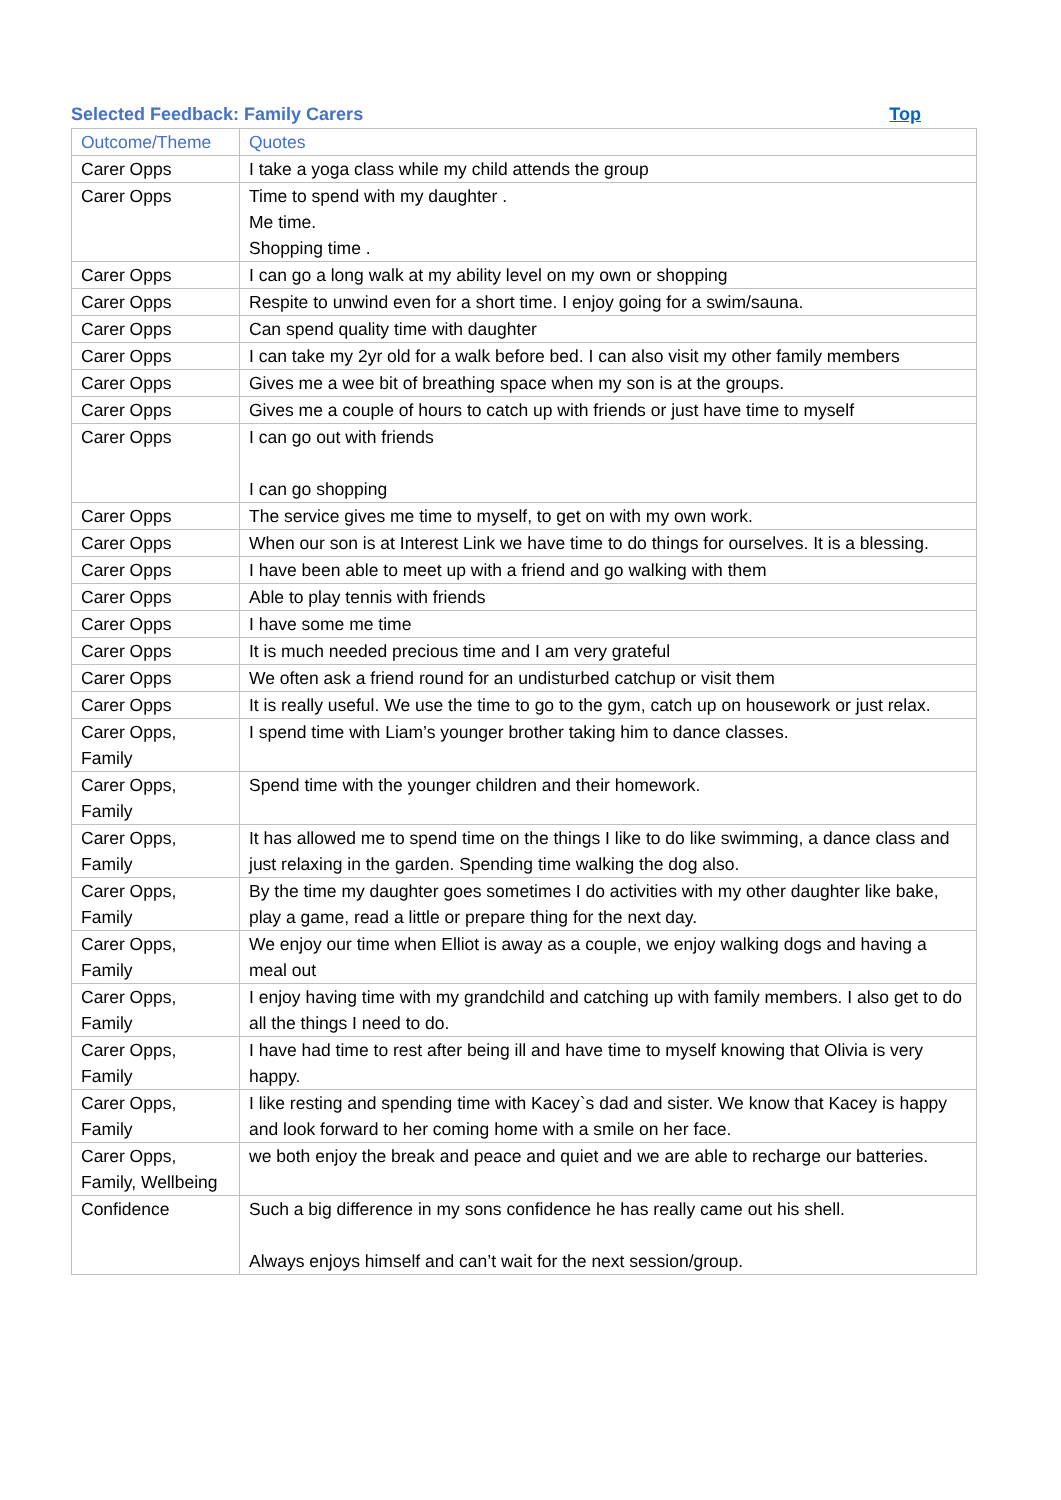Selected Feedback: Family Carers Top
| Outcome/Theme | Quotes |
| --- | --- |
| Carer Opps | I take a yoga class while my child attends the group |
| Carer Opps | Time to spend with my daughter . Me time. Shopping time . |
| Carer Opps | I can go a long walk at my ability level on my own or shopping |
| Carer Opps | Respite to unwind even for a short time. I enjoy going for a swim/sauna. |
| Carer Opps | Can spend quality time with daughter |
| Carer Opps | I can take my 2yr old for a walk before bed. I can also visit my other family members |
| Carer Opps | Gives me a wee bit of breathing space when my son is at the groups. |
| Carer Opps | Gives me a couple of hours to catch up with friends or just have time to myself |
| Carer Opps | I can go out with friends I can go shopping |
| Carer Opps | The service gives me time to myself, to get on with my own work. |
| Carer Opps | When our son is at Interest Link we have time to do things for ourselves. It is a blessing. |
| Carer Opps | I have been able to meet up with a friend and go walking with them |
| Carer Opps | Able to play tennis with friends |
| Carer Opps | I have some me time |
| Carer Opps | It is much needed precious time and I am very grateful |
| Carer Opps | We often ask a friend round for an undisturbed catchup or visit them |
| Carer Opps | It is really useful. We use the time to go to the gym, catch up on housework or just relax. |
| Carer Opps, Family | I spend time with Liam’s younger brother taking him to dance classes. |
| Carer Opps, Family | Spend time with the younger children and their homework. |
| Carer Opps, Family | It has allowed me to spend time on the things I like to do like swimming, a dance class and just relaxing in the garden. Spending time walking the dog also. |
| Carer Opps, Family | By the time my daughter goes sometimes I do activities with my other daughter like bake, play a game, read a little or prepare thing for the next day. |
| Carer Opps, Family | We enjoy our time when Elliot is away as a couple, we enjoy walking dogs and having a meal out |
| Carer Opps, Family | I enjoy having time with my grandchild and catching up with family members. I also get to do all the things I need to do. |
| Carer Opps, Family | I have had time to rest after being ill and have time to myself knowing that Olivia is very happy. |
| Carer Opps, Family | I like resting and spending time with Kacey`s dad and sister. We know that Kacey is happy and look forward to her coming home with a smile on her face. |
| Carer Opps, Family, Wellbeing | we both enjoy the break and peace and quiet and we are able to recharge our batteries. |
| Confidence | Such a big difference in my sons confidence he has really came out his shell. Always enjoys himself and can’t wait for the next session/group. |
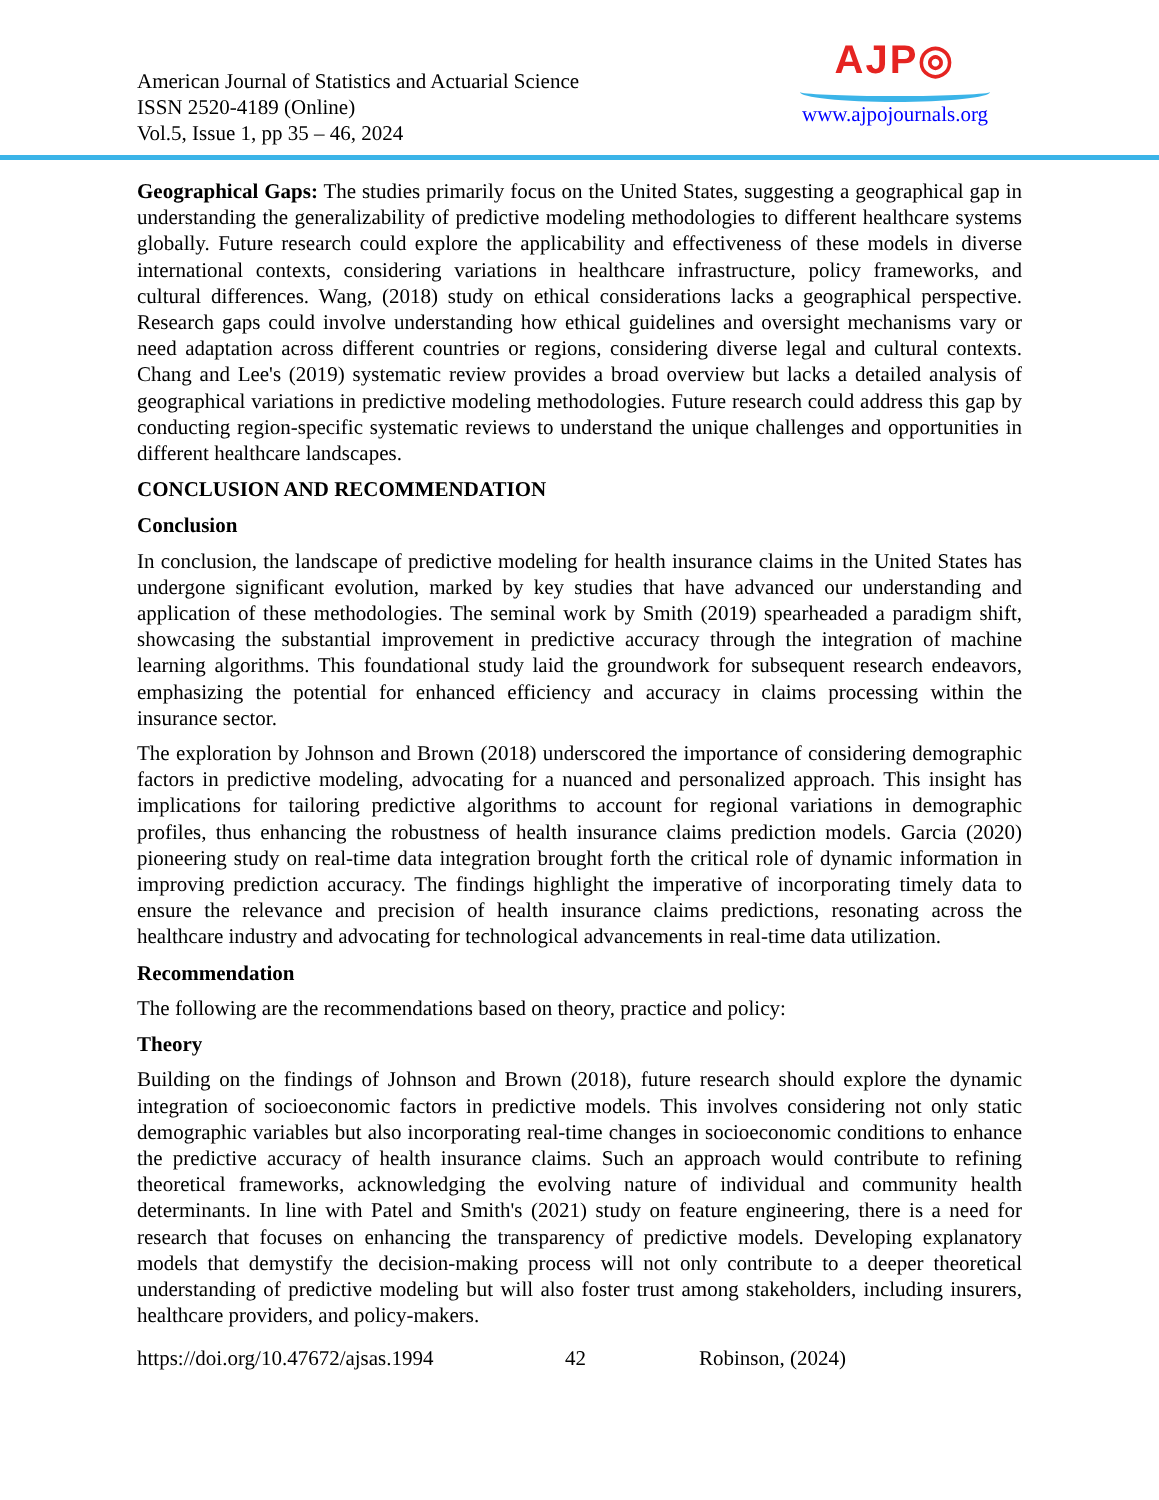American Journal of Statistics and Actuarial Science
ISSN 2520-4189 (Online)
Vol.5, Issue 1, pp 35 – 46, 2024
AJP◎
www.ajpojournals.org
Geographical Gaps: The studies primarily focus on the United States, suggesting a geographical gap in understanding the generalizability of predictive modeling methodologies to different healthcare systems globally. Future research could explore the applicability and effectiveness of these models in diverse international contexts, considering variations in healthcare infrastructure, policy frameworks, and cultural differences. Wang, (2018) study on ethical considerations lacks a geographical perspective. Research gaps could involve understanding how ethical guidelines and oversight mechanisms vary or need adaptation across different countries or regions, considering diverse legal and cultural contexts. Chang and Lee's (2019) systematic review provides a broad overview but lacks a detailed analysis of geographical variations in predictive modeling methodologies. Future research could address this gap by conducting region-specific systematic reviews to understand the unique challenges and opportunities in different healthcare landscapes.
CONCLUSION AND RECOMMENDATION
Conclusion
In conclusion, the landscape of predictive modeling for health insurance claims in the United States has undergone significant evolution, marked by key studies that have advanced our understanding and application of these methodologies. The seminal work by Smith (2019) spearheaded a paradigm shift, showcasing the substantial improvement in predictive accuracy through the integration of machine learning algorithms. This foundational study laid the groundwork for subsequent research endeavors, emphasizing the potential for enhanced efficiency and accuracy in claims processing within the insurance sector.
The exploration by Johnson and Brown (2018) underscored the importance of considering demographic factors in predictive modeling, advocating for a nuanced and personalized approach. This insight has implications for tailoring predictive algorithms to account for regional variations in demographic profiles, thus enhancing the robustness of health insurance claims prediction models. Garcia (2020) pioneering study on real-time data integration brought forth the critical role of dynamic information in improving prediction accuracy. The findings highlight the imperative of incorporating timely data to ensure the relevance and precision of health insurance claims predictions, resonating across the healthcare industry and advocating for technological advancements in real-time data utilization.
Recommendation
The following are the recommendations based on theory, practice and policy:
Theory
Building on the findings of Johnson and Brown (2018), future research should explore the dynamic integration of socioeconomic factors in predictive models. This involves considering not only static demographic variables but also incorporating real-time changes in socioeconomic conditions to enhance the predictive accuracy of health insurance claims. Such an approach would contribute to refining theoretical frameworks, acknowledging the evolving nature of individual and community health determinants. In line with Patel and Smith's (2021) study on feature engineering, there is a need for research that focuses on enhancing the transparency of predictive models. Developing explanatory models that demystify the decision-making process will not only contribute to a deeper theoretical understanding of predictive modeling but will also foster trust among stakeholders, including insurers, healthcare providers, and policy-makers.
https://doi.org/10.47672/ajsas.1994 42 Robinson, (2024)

....

# [Work instruction]
Scan the records above and show every line in which the word "having" occurs.

# [Output of the task]
| Carer Opps, Family | We enjoy our time when Elliot is away as a couple, we enjoy walking dogs and having a meal out |
| Carer Opps, Family | I enjoy having time with my grandchild and catching up with family members. I also get to do all the things I need to do. |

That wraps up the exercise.